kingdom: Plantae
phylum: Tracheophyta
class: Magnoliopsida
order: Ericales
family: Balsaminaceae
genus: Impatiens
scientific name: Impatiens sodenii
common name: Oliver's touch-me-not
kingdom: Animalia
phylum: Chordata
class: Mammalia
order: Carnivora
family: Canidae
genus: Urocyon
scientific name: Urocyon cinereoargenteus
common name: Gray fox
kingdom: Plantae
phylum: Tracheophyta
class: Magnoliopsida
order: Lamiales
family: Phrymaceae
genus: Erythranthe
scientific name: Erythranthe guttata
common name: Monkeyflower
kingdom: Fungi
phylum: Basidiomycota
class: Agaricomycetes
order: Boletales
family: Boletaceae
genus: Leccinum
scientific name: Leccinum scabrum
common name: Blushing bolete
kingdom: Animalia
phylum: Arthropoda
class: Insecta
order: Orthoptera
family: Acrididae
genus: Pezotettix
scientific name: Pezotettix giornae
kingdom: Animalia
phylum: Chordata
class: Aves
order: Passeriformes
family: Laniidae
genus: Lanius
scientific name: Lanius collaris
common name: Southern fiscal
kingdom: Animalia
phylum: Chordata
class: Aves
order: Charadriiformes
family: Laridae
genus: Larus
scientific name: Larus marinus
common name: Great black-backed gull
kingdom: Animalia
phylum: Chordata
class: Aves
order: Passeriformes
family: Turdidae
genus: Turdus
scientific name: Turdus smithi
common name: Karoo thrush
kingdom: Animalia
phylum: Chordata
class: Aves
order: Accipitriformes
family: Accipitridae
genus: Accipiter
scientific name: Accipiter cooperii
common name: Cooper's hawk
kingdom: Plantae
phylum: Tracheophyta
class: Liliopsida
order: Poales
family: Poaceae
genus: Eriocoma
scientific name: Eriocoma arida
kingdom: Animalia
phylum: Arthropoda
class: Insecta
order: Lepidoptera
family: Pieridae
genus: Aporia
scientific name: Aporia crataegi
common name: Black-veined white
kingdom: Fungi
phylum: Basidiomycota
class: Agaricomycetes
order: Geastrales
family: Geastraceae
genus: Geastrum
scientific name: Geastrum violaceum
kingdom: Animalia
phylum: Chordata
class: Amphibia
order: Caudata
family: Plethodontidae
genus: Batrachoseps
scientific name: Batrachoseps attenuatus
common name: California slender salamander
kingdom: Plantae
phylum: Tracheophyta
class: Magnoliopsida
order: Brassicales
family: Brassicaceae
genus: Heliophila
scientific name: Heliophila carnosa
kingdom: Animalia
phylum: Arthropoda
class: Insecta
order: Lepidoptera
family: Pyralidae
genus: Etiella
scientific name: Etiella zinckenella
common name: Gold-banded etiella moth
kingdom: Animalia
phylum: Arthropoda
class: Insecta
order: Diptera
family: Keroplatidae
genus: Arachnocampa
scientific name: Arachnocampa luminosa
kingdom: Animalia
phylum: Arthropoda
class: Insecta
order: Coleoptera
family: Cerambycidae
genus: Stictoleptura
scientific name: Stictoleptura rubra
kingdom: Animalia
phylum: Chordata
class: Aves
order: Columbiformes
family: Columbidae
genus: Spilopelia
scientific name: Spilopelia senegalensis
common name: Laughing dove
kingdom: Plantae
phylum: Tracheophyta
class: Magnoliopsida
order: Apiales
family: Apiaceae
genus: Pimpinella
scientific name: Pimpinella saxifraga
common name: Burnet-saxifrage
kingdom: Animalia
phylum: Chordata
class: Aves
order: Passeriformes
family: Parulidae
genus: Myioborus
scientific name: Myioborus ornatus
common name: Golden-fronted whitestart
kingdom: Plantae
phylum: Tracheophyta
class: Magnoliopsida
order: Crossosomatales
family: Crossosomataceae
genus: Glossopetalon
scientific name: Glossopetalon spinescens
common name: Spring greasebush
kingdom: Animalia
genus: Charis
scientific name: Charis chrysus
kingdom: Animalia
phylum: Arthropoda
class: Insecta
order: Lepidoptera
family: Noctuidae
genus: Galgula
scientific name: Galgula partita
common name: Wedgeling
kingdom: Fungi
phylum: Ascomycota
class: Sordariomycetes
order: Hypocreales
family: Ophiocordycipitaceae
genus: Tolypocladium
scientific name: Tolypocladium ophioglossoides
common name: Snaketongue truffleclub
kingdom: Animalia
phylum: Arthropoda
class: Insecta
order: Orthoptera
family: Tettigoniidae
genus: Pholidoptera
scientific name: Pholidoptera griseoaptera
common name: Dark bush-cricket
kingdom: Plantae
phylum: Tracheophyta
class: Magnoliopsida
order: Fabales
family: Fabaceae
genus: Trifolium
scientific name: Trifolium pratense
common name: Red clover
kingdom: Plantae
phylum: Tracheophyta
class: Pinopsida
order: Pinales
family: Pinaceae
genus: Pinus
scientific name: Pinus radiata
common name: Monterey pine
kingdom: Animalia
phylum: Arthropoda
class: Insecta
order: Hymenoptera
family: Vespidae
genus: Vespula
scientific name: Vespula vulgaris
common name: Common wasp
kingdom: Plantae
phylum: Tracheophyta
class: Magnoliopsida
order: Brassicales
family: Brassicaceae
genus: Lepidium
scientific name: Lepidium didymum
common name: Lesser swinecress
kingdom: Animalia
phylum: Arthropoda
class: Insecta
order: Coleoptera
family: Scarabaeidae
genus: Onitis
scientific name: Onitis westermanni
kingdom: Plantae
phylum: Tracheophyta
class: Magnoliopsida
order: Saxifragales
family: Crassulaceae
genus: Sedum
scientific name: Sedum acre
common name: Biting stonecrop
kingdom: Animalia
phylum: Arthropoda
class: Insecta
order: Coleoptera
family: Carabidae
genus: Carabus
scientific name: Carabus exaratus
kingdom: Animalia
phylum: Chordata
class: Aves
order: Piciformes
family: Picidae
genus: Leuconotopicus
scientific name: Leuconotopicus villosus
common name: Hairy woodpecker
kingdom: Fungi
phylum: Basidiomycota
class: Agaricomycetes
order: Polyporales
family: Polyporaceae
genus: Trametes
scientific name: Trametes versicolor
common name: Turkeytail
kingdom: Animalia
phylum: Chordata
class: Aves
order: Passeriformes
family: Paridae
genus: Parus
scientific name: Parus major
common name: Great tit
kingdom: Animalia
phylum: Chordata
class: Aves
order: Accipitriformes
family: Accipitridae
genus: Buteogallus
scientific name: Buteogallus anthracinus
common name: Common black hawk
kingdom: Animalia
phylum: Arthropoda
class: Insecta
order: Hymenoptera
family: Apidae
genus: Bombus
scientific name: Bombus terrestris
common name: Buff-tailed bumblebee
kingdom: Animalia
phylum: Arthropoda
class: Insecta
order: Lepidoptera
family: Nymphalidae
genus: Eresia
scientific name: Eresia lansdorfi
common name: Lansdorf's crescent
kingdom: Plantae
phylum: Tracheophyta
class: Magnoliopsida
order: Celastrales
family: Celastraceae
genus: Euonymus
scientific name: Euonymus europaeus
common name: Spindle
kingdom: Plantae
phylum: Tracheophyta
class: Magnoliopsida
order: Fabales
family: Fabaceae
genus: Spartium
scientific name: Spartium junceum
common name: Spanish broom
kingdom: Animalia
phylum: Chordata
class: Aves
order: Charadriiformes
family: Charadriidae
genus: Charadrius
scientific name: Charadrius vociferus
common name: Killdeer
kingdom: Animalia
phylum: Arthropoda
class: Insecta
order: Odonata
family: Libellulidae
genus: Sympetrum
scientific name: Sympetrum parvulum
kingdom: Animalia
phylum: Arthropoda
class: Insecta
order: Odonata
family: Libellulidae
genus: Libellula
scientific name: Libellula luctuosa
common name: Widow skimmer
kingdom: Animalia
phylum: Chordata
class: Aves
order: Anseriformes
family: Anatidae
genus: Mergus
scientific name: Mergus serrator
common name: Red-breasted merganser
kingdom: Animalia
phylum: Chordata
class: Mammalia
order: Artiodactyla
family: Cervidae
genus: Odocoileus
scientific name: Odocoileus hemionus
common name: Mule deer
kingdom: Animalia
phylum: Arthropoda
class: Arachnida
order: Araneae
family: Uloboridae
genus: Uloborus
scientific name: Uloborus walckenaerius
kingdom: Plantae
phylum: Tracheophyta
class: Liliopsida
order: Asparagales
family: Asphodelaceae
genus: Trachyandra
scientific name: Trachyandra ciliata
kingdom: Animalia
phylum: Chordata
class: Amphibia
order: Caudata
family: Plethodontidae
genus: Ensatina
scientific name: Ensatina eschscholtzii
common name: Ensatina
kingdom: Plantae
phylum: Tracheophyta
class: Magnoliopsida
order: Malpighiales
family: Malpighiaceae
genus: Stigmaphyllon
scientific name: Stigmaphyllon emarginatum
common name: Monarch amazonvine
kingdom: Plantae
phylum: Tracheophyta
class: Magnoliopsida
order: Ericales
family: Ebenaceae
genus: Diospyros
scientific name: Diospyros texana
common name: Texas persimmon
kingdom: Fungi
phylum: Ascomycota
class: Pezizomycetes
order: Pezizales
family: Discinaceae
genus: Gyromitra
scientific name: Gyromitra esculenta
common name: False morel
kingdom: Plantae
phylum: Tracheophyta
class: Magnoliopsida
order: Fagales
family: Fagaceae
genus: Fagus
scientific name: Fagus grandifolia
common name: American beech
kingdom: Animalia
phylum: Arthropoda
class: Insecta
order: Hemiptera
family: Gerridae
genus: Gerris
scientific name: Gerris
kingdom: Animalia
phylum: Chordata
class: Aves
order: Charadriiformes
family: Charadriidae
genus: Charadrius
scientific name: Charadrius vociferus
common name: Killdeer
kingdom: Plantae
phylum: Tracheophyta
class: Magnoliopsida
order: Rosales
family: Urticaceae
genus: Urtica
# # # #
• Stated goal
Retype the rows above exactly, from the line with "common name: Ensatina" to the line with "class: Pezizomycetes", including both of those lines.

• Completed task
common name: Ensatina
kingdom: Plantae
phylum: Tracheophyta
class: Magnoliopsida
order: Malpighiales
family: Malpighiaceae
genus: Stigmaphyllon
scientific name: Stigmaphyllon emarginatum
common name: Monarch amazonvine
kingdom: Plantae
phylum: Tracheophyta
class: Magnoliopsida
order: Ericales
family: Ebenaceae
genus: Diospyros
scientific name: Diospyros texana
common name: Texas persimmon
kingdom: Fungi
phylum: Ascomycota
class: Pezizomycetes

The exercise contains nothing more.